Grads find work overseas

BY Kenny buck

After college graduation, most students have a clear idea of the career they’re looking for. Where their career takes them can be a different story.

Recent MSUM graduate Mat Gleeson found work overseas in a place that might not be considered a top destination for college students: The Middle East.

Graduating in December of 2013 with a degree in mass communications, Gleeson has been working as a contract video editor for an international company in Afghanistan since May.

“My co-workers are great and the money’s good, but the thing I like the most about my job is that it affords me the opportunity to travel,” Gleeson said.

Every six months, Gleeson receives 25 days of paid vacation and limitless options to travel the world.

He is currently vacationing in Australia and plans to visit New Zealand.

While Gleeson is checking out the scenery in Australia, he may be surprised to know he is not the only MSUM graduate staying in the land down under.

Rachel Stanislawski, also a mass communications graduate of MSUM, is starting her communications/marketing internship in Australia for “SIDS and Kids.”

“SIDS and Kids” is an Australian national nonprofit organization that provides support to parents who have lost a child to sudden infant death syndrome.

Stanislawski says she’s looking forward to the internship, but it comes at a small price.

“Since the internship is with a nonprofit it unfortunately does not pay, so I will also need to get a part-time job,” Stanislawski said.

The intern has found her niche by interning for Fargo non-profits and says she’s wanted to intern overseas for a long time.

“I was always looking for overseas opportunities,” Stanislawski said, “Also, I needed to escape the Minnesota/North Dakota winter.”

Gleeson and Stanislawski are enjoying the warmer weather of their new-found jobs, but there are other MSUM grads working in conditions similar to Minnesota.

Xandra Stowman graduated  from MSUM with a B.F.A. in art education. She teaches art at a bilingual school in Sweden.

Stowman found her way to Sweden through a job fair in St. Paul and credits MSUM for where she is today.

“Without my education I would not have been able to get this job,” Stowman said. “MSUM also encouraged everyone to go to the job fair so if they would not have pushed it, I probably would not have gone.”

Stowman says life is great in Sweden, but admits the destination was not originally part of her plan.
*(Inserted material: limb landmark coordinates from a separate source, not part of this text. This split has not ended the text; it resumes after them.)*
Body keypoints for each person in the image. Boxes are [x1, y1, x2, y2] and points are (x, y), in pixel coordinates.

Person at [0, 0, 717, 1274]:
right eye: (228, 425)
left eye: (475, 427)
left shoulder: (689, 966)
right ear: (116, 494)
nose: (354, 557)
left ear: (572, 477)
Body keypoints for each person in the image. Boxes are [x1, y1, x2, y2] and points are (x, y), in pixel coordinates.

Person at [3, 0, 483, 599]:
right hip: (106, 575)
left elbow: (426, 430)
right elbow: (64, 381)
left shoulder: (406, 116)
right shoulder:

“My intention was to get a job someplace with no winter but instead I ended up in Sweden,” Stowman said. “I never dreamed I would get the opportunity to work and live outside the States.”

Although these jobs may sound great on paper, the three Dragons caution not to hop on the first plane overseas in search of work.

Gleeson logs a total of 84 hours per week and says his extracurricular activities are limited.

“I spend what little free time I have at the gym or corresponding with friends over the internet,” Gleeson said.

Stowman has found it difficult to decipher the Swedish language and says it’s been tough adjusting.

“Grocery shopping can get interesting when you are relying on pictures to tell you what’s in the can,” Stowman said.

In Australia, Stanislawski found her future to be a little brighter than she was anticipating.

“The first day we went to the beach I got massive sunburn,” Stanislawski said. “Here it is the norm to put sunscreen on everyday no matter what the weather looks like.”

As for Gleeson, living conditions in Afghanistan are not as ideal as Australia or Sweden, and the room Gleeson lives in is what he describes as a “glorified walk-in closet.”

Despite the small housing, which he shares with two other roommates, Gleeson says things aren’t as tough as they might seem.

“My room and board is paid for, so I’ve found it easy to save money while I’m here,” Gleeson said.

With packed work schedules and limited times for connecting with friends and family over the internet, Gleeson and Stanislawski admit to getting homesick.

“Aside from my friends and bed, I probably miss the food back in the States the most,” Gleeson said. “Not being able to order pizza or Chinese food is probably a blessing though.”

“I stay in contact with people through Facebook,” Stanislawski said. “It’s hard though since I am 17 hours ahead of the U.S.”

Stowman says getting homesick has not been much of a problem because of the friends she’s made in Sweden.

“I have a great group of friends here that I have met and Facebook, Skype, and Snapchat help me keep in touch with my friends and family back in the States,” Stowman said.

For any average college student, accepting a job located on the other side of the world is a difficult choice.

However, Gleeson, Stowman, and Stanislawski found it to be quite the opposite.

“The decision to take the job surprisingly wasn’t difficult,” Gleeson said, “It’s never easy to leave friends behind, but I think it’s important to take advantage of the opportunities you have.”

“Take the risk and take the job,” Stowman said. “You have your whole life to move back to your hometown. Take some time to have an adventure and do something crazy. When you open yourself up to possibilities you never know what might happen.”

“Do it,” Stanislawski said. “It will scare the hell out of you, but it will make you a stronger person. It’s best to go now.”